Ci mettiamo a chiacchierare, ed esce fuori che il tipo che ha conosciuto ieri è un pezzo grosso e ci ha messo in lista per stasera al Billionaire.
Noi cinque non veniamo neanche consultati, Marta si comporta come se fosse ovvio che ci andremo. Ma in fondo siamo tutti un po’ curiosi di vederlo, e facciamo una riunione spontanea sull’argomento: per non trovare traffico, dato che è Ferragosto, decidiamo di andare direttamente a cena a Porto Cervo.
La preparazione dura ancora di più di quella di ieri.
Mentre aspetto mi arriva una telefonata. È il mio capo. Mi prende un attacco di crepacuore: le uniche volte che mi ha chiamato lo ha fatto perché c’era qualcosa che non andava sul giornale. Rispondo fingendomi tranquillo. “Mario!” dice lui. Sembra felice: “Volevo farle gli auguri di buon Ferragosto! E Complimenti per i trafiletti, stanno andando fortissimo!”. “Ah sì?”. “Certamente! È stata un’idea geniale! Modestamente… Mi è piaciuto soprattutto quello su McCain e Obama”.
Il viaggio per Porto Cervo dura abbastanza, ma quando arriviamo c’è ancora luce. Nessuno di noi ci è mai stato prima, ed è una sorpresa per tutti: la sciccheria si spreca, tutto è curatissimo e i negozi sono solo marche importanti come Gucci o Bulgari.
Decidiamo di andare a cena in un ristorante dove spendiamo un occhio della testa per non mangiare neanche chissà che cosa. Dopodiché, finalmente, andiamo a questo benedetto Billionaire.
Ci avviciniamo il più possibile con la macchina ma per parcheggiare dobbiamo tornare praticamente in paese.
Camminiamo minuti interi per arrivare in una stradina segnalata da fiaccole per terra che conducono a una villa con delle scale chilometriche tutte piene di gente.
Quelle scale sono la fila.
Ci accodiamo. Dopo mezz’ora siamo praticamente al posto di partenza: calcolo che ci siamo mossi di uno scalino ogni dieci minuti. Di questo passo per Capodanno forse entreremo.
Lentamente l’umore generale scende, e prende due direzioni: quella di Giovanni e Marta, che inspiegabilmente continuano a fare i trascinatori e non voler demordere dall’entrare in quel locale, e quella di tutti gli altri, me compreso, che non capiamo il perché di quella tortura fatta a scalini e premiamo per andare via.

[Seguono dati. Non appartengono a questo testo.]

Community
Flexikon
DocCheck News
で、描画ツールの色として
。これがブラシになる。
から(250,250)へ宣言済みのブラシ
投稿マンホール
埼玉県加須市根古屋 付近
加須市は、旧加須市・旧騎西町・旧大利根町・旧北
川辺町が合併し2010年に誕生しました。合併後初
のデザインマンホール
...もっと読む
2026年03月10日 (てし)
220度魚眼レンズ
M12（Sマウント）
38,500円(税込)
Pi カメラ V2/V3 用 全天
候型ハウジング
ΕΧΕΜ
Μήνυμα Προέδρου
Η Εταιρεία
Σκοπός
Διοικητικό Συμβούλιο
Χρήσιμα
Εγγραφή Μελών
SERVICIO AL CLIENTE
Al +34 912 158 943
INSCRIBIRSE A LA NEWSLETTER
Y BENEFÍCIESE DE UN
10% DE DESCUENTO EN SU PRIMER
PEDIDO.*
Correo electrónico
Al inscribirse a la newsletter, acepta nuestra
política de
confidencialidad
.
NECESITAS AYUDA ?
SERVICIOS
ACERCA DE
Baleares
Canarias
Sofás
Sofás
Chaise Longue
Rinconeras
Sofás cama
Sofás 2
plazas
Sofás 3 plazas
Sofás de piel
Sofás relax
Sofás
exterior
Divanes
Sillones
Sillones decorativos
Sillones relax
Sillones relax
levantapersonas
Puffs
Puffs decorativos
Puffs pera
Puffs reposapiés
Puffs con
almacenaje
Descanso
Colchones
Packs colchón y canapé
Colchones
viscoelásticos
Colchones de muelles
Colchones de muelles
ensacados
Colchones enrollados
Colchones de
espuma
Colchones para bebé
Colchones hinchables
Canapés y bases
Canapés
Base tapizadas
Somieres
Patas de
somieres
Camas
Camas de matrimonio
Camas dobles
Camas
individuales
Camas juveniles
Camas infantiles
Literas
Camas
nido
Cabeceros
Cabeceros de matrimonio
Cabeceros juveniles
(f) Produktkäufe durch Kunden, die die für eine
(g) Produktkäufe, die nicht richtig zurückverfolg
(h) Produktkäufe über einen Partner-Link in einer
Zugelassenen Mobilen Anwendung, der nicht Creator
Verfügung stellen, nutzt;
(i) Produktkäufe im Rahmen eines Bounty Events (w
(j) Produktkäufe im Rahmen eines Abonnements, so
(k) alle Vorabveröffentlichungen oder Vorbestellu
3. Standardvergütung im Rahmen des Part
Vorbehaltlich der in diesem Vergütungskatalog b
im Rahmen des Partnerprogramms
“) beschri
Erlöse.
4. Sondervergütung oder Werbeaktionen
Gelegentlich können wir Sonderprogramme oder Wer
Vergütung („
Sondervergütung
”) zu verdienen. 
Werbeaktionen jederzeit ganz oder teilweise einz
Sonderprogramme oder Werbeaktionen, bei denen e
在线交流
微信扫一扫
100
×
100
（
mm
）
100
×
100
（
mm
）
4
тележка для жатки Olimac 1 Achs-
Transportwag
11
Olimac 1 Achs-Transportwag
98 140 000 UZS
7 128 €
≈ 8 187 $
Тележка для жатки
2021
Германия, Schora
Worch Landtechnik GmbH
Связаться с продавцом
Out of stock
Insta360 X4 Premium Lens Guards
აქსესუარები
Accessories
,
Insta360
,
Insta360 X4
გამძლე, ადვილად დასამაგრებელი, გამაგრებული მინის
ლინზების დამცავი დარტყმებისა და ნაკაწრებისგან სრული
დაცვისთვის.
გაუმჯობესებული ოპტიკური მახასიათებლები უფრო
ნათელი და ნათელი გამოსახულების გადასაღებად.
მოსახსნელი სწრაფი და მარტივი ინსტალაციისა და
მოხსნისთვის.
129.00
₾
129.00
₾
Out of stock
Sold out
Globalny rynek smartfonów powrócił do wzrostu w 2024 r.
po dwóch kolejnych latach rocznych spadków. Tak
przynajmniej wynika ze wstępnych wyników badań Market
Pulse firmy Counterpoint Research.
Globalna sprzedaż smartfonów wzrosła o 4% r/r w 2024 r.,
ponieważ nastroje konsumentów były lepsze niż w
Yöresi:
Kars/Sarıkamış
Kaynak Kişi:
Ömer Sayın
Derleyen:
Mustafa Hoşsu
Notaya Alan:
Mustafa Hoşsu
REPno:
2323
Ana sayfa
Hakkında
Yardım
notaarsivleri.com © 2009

Dopo quasi due ore arriviamo all’entrata dove due buttafuori disumani fanno finta di non vederci. Riusciamo a parlarci dopo circa mezz’ora che gli siamo davanti, e il risultato è che ci fanno cenno di andare via.
“Ma come non sono in lista?” sento Marta che grida: “Non è possibile!”.
La vedo che prova a telefonare a qualcuno ma le rispondono.
Mi dispiace, ma in realtà sono contento della prospettiva sempre più concreta di non riuscire a entrare.
“Lei non si può permettere di trattarci così”.
Il tipo neanche la guarda.
Finalmente ci rassegnamo e ce ne andiamo umiliati.
Per tutto il viaggio Giovanni e Marta non hanno fatto altro che insultare il buttafuori, il tipo rimorchiato da Marta, e tutti quelli che frequentano il Billionaire: sembravano la volpe con l’uva.